I have been experimenting with multiple GPU training with 8 GPUs and I am running into some inconsistencies between my expected results and my actual results. I have been experimenting with both Windows (Server 2019) and Ubuntu 18.04 LTS. I have tried data parallel on both Windows and Ubuntu, and distributed data parallel on Ubuntu (single node + 8 GPUs).
I have run some metric tests to assess the speed of the training, which are shown below. I am basing this on one epoch.
Windows Data Parallel: ~1000 ms / step
Ubuntu Data Parallel: ~300 ms/step
Ubuntu Distributed Data Parallel: ~350 ms/step
There are a few areas of confusion:
Why does running the same code in Windows and Linux produce such different results?
I would expect distributed data parallel to be faster than data parallel or perhaps the same speed, but this is not the case in my situation.
So perhaps the optimization of the parallelization is different on Windows versus Ubuntu and may explain the difference. Though I am still surprised there is this much of a difference.
I am much more surprised at the difference between distributed data parallel and data parallel. There could be a problem in how I am distributed the data in the distributed data parallelization approach. My situation may be a bit atypical, but I am working with 3D data, but I am using patches of this data as the input. So for example, a single 3D file may contain 30 patches. I am using a custom dataset with a GetItem that based on a directory will load a 3d file. Then I use a custom sampler that loads the patch indices and has an iterator that passes patches when called. I feed this sampler to the DistributedSampler, which goes to the Dataloader of the GPU process.

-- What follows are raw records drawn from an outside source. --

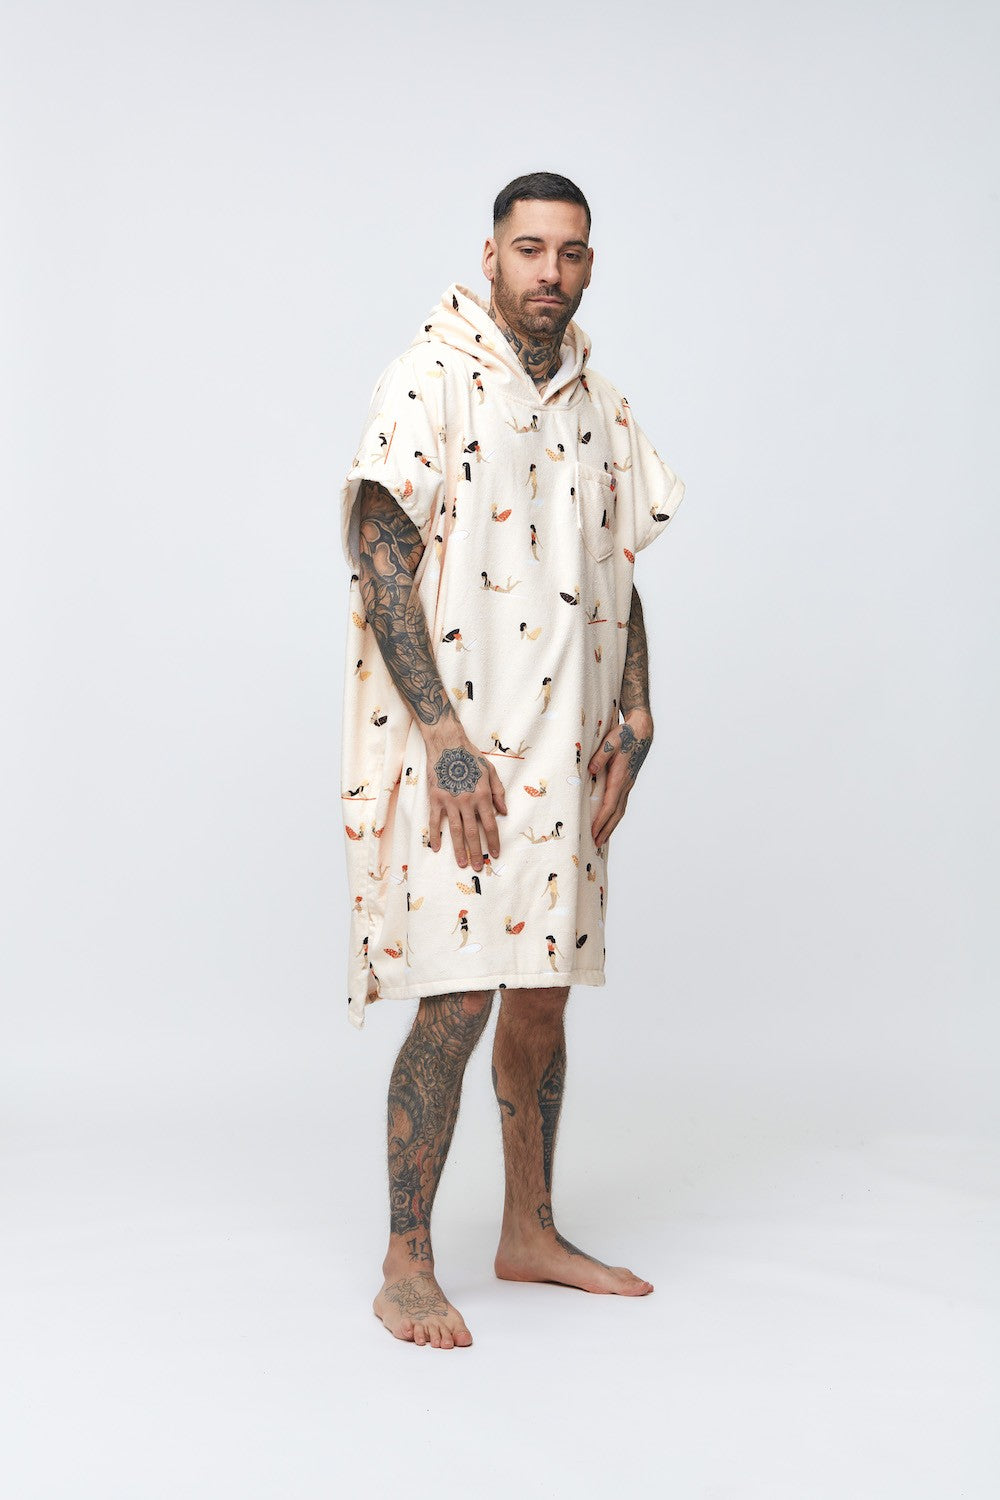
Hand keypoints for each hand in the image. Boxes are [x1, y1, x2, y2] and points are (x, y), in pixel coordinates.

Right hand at [426, 728, 506, 870]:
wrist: (447, 745)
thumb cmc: (470, 757)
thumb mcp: (490, 771)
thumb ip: (498, 792)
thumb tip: (504, 812)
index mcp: (482, 795)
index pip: (490, 824)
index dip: (493, 841)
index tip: (495, 854)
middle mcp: (467, 801)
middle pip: (472, 832)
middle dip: (477, 852)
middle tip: (477, 867)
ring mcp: (449, 801)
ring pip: (455, 831)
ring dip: (459, 849)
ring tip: (462, 863)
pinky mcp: (436, 799)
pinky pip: (434, 821)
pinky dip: (435, 835)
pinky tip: (437, 848)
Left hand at [587, 710, 653, 847]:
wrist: (642, 730)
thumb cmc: (625, 734)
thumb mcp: (611, 741)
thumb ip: (600, 756)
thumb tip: (591, 771)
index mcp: (621, 777)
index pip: (610, 804)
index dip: (601, 820)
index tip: (593, 832)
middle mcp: (626, 784)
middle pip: (616, 813)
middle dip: (606, 830)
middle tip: (596, 844)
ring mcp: (628, 784)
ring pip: (620, 810)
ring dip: (611, 826)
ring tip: (601, 839)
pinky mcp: (628, 782)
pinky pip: (621, 803)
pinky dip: (614, 816)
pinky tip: (609, 821)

On the surface this appears to work without conflict, though in this scenario since different patches could be part of the same file, multiple GPU processes could be trying to access the same file at the same time. To be honest I am not 100% sure if this is valid, though I believe the GPUs would be accessing the files in read-only mode, so I would think it would be ok. However, would this cause inefficiency and delay? Would I be better off distributing the 3D files among the GPU instead so multiple GPUs would not be accessing the same file?
I suppose that the overhead of distributing the work could also be a factor, but according to the PyTorch documentation, “Thus, even for single machine training, where your data is small enough to fit on a single machine, DistributedDataParallel is expected to be faster than DataParallel.” : https://pytorch.org/tutorials/intermediate/ddp_tutorial.html
I will further note that I am using the native PyTorch distributed parallel library instead of NVIDIA Apex, but I am wondering if this would make a difference.
I could also experiment with the number of workers, but is there a general guideline on how to adjust this parameter on multiGPU training?
I would appreciate any insight and pointers. Thanks in advance.